NPLOMBOK.id-Adanya pernyataan dari Anggota Dewan Perwakilan Rakyat RI, Edy Santana Putra Dan Jhoni Allen Marbun mengenai gaji pendamping desa yang dianggap terlalu tinggi, akhirnya mendapat respon dan tanggapan serius dari pendamping desa di Lombok Timur. Pasalnya pernyataan yang disampaikan anggota DPRI RI dari Fraksi Gerindra dan Demokrat pada saat rapat Komisi V DPR RI itu dinilai terlalu berlebihan.

Salah seorang Pendamping Lokal Desa (PLD) Kecamatan Keruak, Joko Subianto, mengatakan bahwa pernyataan anggota dewan itu hanya asbun alias asal bunyi. Seharusnya sebelum memberikan pernyataan anggota dewan melakukan kunjungan dan survei langsung sehingga memilki dasar saat menyampaikan sesuatu.

“Anggota dewan itu asbun ya, harusnya dewan itu turun dan melihat langsung ke desa-desa dampingan sebelum berkomentar,” tegasnya.

____

* [TUGAS]:
Jawab pertanyaan berikut dengan singkat berdasarkan teks tentang gaji pendamping desa.
1. Anggota DPR RI yang memberi pernyataan itu berasal dari fraksi apa?
2. Dalam rapat apa pernyataan itu disampaikan?
3. Apa jabatan Joko Subianto?

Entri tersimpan
____

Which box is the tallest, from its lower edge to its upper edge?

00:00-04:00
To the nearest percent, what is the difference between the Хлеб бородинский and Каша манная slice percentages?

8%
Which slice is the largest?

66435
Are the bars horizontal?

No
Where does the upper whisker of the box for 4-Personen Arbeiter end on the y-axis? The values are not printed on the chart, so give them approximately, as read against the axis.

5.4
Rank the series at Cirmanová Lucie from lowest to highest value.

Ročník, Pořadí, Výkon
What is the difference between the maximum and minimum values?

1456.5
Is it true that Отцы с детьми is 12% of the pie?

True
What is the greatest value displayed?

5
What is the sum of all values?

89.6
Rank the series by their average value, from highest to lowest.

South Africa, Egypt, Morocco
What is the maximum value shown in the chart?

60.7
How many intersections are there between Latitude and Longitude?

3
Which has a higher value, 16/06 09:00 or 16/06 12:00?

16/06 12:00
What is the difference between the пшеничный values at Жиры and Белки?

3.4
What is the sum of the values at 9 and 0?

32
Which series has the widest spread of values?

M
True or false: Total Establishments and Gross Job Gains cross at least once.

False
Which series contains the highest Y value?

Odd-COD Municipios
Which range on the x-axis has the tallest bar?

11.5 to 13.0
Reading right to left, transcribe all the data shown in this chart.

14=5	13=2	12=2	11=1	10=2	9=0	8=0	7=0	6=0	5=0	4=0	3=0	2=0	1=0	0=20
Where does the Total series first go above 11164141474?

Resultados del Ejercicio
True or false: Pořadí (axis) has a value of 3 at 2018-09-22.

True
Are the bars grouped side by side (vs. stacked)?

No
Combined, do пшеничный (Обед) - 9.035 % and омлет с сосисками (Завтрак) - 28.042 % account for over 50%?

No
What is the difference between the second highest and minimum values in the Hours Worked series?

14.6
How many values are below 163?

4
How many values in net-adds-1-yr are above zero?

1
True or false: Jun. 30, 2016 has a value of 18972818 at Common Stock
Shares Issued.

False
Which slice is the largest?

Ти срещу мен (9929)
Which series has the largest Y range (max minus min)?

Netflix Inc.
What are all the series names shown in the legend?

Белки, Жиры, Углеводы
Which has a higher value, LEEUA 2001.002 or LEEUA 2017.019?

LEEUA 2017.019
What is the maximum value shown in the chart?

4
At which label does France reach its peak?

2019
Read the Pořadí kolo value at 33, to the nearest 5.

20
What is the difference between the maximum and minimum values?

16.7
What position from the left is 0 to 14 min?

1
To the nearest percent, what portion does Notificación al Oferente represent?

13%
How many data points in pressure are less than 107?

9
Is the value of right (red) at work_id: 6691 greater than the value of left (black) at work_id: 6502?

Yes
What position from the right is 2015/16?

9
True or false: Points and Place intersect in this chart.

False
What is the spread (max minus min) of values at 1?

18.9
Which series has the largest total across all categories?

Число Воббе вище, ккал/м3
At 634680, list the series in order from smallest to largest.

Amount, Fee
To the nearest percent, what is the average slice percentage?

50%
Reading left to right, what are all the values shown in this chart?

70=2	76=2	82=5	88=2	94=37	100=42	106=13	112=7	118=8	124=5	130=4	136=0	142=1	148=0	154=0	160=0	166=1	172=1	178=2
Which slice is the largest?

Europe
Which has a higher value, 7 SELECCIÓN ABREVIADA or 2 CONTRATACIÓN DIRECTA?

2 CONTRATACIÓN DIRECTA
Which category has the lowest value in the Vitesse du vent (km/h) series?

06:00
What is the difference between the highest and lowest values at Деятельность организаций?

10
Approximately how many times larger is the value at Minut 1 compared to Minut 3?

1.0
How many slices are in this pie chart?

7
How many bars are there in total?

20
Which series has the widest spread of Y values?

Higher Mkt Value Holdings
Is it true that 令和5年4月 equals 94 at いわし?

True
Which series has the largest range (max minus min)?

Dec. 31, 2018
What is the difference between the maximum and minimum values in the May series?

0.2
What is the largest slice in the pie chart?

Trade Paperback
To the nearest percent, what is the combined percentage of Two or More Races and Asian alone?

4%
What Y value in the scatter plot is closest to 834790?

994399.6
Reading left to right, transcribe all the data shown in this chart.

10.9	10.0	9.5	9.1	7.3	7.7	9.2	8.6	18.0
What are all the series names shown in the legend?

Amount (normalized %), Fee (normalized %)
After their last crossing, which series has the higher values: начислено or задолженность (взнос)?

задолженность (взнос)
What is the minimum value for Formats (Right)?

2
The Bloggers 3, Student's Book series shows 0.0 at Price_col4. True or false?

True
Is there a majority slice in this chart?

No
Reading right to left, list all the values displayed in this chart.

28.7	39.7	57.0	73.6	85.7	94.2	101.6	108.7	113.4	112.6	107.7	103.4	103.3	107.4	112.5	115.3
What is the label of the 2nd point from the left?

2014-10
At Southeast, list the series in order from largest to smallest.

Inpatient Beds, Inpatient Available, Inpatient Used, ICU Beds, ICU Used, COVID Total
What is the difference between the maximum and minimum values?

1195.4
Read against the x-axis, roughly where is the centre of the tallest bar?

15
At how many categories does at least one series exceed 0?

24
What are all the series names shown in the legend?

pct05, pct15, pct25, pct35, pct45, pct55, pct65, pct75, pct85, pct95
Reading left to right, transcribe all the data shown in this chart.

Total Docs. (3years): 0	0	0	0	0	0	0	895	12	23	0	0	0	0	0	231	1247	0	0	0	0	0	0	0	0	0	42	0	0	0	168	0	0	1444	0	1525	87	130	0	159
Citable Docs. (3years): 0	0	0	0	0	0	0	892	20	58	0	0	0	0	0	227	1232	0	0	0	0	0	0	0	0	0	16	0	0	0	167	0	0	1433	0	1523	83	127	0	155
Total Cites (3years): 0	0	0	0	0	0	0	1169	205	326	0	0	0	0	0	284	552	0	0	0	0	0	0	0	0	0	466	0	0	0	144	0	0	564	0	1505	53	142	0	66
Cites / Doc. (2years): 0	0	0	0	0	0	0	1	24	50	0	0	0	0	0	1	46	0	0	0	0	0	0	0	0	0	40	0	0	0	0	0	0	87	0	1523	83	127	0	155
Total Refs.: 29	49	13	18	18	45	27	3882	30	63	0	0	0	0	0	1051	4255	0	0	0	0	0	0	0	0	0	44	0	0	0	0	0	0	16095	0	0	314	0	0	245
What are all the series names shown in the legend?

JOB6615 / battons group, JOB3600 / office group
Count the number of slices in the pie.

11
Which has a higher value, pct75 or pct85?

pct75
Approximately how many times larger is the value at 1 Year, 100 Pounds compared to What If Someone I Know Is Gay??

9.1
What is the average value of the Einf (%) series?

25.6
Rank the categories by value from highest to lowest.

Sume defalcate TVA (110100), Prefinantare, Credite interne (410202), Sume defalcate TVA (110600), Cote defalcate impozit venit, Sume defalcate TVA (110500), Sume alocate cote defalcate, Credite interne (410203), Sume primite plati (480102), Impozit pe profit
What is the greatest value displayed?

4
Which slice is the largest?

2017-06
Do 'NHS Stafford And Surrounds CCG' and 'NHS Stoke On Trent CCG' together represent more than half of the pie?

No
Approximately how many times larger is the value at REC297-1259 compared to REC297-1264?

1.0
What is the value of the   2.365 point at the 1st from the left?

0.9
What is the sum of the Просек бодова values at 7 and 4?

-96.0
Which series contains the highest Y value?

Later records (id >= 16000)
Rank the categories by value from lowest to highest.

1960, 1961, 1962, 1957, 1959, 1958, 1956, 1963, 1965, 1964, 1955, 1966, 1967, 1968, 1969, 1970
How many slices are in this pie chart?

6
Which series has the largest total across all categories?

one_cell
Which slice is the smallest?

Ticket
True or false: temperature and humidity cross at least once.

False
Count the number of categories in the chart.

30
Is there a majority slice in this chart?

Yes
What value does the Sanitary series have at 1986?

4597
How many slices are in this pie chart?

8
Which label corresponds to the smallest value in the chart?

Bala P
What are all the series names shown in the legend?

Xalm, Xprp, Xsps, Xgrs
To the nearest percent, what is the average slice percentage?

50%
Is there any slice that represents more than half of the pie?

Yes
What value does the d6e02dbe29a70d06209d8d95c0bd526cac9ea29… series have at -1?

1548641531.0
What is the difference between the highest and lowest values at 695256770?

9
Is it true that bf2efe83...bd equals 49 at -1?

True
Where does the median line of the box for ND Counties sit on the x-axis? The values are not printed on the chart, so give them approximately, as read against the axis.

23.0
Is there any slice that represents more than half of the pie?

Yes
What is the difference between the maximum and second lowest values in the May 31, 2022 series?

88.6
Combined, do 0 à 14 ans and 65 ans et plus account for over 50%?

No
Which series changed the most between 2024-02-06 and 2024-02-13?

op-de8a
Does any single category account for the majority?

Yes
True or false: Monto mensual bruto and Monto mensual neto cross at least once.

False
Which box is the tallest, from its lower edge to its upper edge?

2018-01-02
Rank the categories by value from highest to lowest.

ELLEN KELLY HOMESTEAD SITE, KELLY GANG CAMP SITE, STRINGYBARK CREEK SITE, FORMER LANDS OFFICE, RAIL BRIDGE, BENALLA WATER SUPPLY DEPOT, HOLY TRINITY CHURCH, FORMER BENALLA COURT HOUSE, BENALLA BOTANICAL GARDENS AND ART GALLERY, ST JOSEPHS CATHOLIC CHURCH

____

* [JAWABAN]:
1. Fraksi Gerindra dan Demokrat.
2. Rapat Komisi V DPR RI.
3. Pendamping Lokal Desa (PLD) Kecamatan Keruak.